Prompt A
Rewrite the stretch of the GDPR overview from "- If you store" through "sensitive under GDPR.", substituting "reporting tools" for "analytical tools".
Prompt B
Answer these questions from the GDPR overview.
(i) On what date did the European Commission adopt the General Data Protection Regulation?
(ii) Which article of the regulation bears the title "Territorial effect"?
(iii) How large an outsourcing opportunity is Europe estimated to be for Indian Technology Services vendors?

Selected excerpt
General Data Protection Regulation (GDPR) Training and Certification
- The General Data Protection Regulation (GDPR) is a law or a regulation which was adopted by the European Commission on 27 April 2016.
- It is scheduled to go into enforcement effective 25 May 2018 and is expected to impact organisations across the globe that do business in Europe.
- A core feature of the GDPR is that as a regulation, rather than a directive, it does not require enabling legislation in each member state, something that historically led to inconsistencies.
- As per the Article 2 “Material Scope”, this regulation applies to the processing of personal data wholly or partly by automated means.
- Applicability (as per the Article 3 “Territorial effect”) of GDPR is linked to the processing of the “personal data”
- In the context of the activities of an establishment of a controller or a processor in the EU, regardless of whether the processing takes place in the EU or not.
- Of data subjects who are in the EU by a controller or processor not established in the EU, where the processing activities are related to the offering of goods or services, to such data subjects in the EU; or the monitoring of their behaviour as long as their behaviour takes place within the EU.
Why should Indian Business Matter?
- If you are providing services to European customers and are capturing their information, such information will be treated as personal information (PII) under GDPR.
- Customer information including client and contact details of key client contact person may become a sensitive information under GDPR.
- If you store or process any employee information of any European citizen, such details/information will be considered as personal information (PII) under GDPR
- If you have vendors and you are using their information for any transactions, advances, or expenses, such information will be considered as personal information (PII) under GDPR
- If you are using analytical tools to extracting data to replicate/deduce information for employees, and customers or a combination of multiple applications, such information may be sensitive under GDPR.
- Europe is estimated to be $45bn potential outsourcing opportunity for Indian Technology Services vendors. Being GDPR compliant will be an opportunity for IT organisations, not just for pursuing new avenues in the EU region but also for renewing existing contracts.
- Indian Technology companies, (as service providers and employers) will collect and use personal data extensively. Being Data Collectors and Data Processors, these companies will not only need to fully understand the GDPR requirements but will also need to prepare well in advance of 2018.

Provided material
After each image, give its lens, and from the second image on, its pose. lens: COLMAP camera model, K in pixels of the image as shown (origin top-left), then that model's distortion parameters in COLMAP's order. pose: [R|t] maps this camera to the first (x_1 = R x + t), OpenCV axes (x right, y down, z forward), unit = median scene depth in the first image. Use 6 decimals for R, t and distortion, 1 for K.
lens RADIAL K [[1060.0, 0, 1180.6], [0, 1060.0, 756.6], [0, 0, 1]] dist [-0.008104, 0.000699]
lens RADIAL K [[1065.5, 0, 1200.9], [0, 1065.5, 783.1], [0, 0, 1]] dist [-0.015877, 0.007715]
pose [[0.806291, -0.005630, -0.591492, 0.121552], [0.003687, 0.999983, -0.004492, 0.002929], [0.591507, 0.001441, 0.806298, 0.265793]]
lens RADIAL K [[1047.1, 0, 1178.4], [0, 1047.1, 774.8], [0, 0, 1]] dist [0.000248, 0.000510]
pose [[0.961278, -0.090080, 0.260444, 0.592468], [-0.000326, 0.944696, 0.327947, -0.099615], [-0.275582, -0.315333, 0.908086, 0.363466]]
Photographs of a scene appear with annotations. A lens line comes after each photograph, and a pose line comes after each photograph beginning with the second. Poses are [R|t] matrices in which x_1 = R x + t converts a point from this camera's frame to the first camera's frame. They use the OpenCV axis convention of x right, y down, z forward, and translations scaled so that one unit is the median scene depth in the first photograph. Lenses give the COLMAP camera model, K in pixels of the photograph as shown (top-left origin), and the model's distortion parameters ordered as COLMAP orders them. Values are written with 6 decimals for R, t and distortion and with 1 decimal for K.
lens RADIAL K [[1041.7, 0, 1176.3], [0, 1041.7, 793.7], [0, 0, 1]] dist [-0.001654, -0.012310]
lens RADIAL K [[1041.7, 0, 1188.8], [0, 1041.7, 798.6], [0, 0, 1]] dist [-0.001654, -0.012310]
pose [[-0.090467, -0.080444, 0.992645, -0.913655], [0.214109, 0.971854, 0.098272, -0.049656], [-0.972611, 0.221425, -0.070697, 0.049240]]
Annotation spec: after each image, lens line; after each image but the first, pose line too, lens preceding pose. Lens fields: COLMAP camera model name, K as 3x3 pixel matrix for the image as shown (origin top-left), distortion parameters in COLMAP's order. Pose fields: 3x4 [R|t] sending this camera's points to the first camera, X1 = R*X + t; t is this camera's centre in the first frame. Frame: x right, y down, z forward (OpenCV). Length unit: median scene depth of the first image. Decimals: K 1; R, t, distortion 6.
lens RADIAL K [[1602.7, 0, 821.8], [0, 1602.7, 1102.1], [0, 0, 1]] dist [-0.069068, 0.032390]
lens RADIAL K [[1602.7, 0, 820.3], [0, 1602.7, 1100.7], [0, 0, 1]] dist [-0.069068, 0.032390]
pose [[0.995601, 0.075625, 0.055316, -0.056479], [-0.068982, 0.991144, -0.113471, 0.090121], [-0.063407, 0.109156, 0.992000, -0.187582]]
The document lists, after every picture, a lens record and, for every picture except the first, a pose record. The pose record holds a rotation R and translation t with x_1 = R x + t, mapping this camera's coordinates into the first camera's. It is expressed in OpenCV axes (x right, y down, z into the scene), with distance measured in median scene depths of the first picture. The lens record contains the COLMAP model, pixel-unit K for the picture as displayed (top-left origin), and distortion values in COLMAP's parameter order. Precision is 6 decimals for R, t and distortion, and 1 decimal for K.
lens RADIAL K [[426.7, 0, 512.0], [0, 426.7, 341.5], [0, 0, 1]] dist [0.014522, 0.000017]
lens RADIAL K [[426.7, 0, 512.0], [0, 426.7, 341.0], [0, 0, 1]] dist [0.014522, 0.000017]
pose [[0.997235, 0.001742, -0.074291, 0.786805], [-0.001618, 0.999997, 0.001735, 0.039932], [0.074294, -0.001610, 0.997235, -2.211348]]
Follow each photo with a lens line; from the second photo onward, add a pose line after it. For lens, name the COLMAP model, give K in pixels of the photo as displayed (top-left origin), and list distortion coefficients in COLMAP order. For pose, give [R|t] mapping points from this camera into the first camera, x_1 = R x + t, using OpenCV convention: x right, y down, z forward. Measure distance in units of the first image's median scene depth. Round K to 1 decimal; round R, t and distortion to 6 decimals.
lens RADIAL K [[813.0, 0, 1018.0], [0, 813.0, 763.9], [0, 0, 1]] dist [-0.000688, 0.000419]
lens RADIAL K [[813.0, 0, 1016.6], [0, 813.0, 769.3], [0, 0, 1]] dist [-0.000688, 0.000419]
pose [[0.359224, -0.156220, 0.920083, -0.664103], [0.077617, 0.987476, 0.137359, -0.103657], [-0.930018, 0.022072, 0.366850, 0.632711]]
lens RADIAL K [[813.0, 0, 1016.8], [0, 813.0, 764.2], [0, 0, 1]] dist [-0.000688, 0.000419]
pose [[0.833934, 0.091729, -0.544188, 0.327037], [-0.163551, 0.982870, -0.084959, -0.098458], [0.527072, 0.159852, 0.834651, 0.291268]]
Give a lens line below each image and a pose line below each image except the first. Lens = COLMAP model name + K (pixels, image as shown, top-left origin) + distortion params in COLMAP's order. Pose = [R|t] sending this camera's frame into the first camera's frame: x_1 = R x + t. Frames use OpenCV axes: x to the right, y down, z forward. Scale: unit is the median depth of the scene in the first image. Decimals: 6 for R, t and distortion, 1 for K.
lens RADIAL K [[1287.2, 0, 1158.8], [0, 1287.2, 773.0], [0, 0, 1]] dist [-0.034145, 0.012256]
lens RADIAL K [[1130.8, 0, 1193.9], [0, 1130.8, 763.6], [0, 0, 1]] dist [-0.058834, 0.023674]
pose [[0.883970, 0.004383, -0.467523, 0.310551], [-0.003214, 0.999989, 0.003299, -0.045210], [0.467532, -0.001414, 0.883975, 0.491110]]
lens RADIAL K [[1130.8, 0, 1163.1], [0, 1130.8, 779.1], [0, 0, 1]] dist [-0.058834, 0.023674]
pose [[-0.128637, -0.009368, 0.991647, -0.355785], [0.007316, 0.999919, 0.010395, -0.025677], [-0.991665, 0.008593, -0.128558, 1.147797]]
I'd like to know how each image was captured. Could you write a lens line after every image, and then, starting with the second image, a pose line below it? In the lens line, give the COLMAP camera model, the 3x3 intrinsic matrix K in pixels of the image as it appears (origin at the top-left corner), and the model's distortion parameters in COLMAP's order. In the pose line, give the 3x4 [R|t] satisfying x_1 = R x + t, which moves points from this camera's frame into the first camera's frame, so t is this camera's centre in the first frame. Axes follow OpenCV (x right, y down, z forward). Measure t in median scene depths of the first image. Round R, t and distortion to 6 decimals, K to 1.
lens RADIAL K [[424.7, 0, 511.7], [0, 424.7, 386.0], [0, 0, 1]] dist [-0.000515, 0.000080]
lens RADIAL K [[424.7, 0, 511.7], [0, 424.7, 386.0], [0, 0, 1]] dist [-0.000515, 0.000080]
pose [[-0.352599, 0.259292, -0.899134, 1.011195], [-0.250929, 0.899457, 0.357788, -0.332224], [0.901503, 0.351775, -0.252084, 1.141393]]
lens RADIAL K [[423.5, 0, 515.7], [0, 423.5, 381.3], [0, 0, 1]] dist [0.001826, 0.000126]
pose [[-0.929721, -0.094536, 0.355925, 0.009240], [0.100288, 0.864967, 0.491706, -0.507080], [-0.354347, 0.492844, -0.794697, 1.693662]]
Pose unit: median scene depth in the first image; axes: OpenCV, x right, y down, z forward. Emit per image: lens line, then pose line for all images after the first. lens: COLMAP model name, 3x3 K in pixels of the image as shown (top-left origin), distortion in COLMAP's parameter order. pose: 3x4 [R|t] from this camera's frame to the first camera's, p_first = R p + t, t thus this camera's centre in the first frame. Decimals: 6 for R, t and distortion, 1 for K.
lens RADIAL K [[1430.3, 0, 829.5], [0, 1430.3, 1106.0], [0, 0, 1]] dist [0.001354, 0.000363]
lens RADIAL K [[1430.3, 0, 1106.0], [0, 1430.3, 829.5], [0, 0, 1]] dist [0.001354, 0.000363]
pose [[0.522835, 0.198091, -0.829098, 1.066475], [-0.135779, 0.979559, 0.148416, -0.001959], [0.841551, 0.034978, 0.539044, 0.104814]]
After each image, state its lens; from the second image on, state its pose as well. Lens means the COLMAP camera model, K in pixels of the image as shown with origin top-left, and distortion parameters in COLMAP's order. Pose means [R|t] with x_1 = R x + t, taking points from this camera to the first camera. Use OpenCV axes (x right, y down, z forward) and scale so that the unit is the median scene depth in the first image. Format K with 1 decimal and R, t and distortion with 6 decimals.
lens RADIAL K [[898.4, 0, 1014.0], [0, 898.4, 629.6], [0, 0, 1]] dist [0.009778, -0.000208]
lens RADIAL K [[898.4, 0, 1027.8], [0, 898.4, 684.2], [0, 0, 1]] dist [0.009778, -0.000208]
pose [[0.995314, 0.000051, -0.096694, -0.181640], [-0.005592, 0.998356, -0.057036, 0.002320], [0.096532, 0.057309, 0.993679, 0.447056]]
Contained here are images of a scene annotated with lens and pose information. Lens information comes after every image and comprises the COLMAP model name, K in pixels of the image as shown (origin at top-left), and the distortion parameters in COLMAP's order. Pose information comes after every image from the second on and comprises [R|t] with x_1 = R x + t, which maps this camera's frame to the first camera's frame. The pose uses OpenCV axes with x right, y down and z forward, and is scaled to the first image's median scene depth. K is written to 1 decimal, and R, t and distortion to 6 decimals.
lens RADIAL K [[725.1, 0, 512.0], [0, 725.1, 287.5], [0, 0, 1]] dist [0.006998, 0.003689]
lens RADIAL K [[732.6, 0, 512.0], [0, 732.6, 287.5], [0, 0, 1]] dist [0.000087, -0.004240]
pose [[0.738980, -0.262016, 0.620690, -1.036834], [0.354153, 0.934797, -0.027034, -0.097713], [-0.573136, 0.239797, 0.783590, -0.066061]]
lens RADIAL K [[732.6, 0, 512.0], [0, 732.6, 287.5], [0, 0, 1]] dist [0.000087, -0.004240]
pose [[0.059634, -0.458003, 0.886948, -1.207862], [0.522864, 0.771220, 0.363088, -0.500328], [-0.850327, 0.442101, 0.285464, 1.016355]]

Reply A
- If you store or process any employee information of any European citizen, such details/information will be considered as personal information (PII) under GDPR
- If you have vendors and you are using their information for any transactions, advances, or expenses, such information will be considered as personal information (PII) under GDPR
- If you are using reporting tools to extracting data to replicate/deduce information for employees, and customers or a combination of multiple applications, such information may be sensitive under GDPR.

Reply B
(i) 27 April 2016
(ii) Article 3
(iii) $45bn